The fourteenth periodic report was silent on the situation of the large number of refugees in Algeria. There were probably about 165,000 Western Saharan refugees, as well as 400 urban refugees from Mali and Niger and 200 Tuareg refugees who had remained after the completion of voluntary repatriation in 1998. Algerian citizenship was derived exclusively from the father; consequently, children of an Algerian mother and a refugee father were not eligible for Algerian citizenship. That would contribute to an increasing number of stateless persons.

The 1960 Convention on the Reduction of Statelessness stipulated that a State party should grant its nationality to persons born on its territory or descended from its nationals who would otherwise be stateless. Algeria should consider acceding to that Convention and reviewing its special procedures for individual refugees from Mali and Niger so as to ensure that they were not discriminatory.

Regarding article 7 of the Convention, very few details had been provided on education, culture and information with a view to combating racial discrimination. Some reference had been made to the work of the NHRO. It would, however, be useful to have further information on how the issue was treated in textbooks, academic institutions and training programmes for civil servants. The work of States parties in pursuance of article 7 was of great preventive value.

Mr. VALENCIA RODRIGUEZ, stressing first the importance of the NHRO, asked whether one of its tasks was to monitor compliance with the Convention. He noted that, according to paragraph 34 of the report, Algerian law forbade population censuses based on ethnic, religious or linguistic criteria, but pointed out that many countries with a similar prohibition had provided disaggregated data on the population on the basis of other socio‑economic studies. Concerning the country’s various ethnic groups, the Committee wished to have information on the nomads of the Saharan regions and on the Amazigh population. With regard to article 2 of the Convention, he stressed the importance of the principle of equality, as set out in article 29 of the Algerian Constitution. That principle should inspire all national legislation, and not merely the codes referred to in paragraph 43 of the report. In order to be able to assess the scope of article 13 of Ordinance No. 66-211 (para. 45), it would be useful to know how many aliens lived in the country and what their nationalities were.

**Information given**

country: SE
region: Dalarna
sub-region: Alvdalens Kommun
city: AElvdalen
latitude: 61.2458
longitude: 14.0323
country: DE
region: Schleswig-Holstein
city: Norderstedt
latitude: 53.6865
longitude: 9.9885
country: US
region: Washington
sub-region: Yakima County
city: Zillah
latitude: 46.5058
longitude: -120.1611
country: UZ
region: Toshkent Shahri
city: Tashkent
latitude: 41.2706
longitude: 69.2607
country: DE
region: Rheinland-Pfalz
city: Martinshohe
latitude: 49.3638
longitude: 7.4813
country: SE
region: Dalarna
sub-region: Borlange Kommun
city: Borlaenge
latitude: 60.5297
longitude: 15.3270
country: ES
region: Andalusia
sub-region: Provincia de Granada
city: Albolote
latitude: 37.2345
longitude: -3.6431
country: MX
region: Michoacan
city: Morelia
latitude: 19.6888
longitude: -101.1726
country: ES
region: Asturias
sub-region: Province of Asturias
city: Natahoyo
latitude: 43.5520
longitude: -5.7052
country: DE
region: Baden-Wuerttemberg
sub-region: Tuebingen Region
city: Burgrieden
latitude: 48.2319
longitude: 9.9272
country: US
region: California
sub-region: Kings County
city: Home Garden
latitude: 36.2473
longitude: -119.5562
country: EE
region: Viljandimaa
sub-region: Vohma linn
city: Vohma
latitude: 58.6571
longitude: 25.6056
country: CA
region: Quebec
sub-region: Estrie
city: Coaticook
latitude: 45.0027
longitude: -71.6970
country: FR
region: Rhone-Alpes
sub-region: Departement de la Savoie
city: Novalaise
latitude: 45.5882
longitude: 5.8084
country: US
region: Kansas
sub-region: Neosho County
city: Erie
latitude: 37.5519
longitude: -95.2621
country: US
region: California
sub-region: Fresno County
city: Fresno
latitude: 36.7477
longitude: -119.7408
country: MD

**To do**
a: Answer these about the text on Algeria's periodic report, one line each:
(i) About how many Western Saharan refugees were probably in Algeria?
(ii) Which convention is Algeria urged to consider acceding to?
(iii) What does Algerian law forbid, according to paragraph 34 of the report?
b: Please output the part of the text on Algeria's periodic report between "Regarding article 7" and "great preventive value.", inclusive.

**Answer list**
a:
(i) About 165,000.
(ii) The 1960 Convention on the Reduction of Statelessness.
(iii) Population censuses based on ethnic, religious or linguistic criteria.

b:
Regarding article 7 of the Convention, very few details had been provided on education, culture and information with a view to combating racial discrimination. Some reference had been made to the work of the NHRO. It would, however, be useful to have further information on how the issue was treated in textbooks, academic institutions and training programmes for civil servants. The work of States parties in pursuance of article 7 was of great preventive value.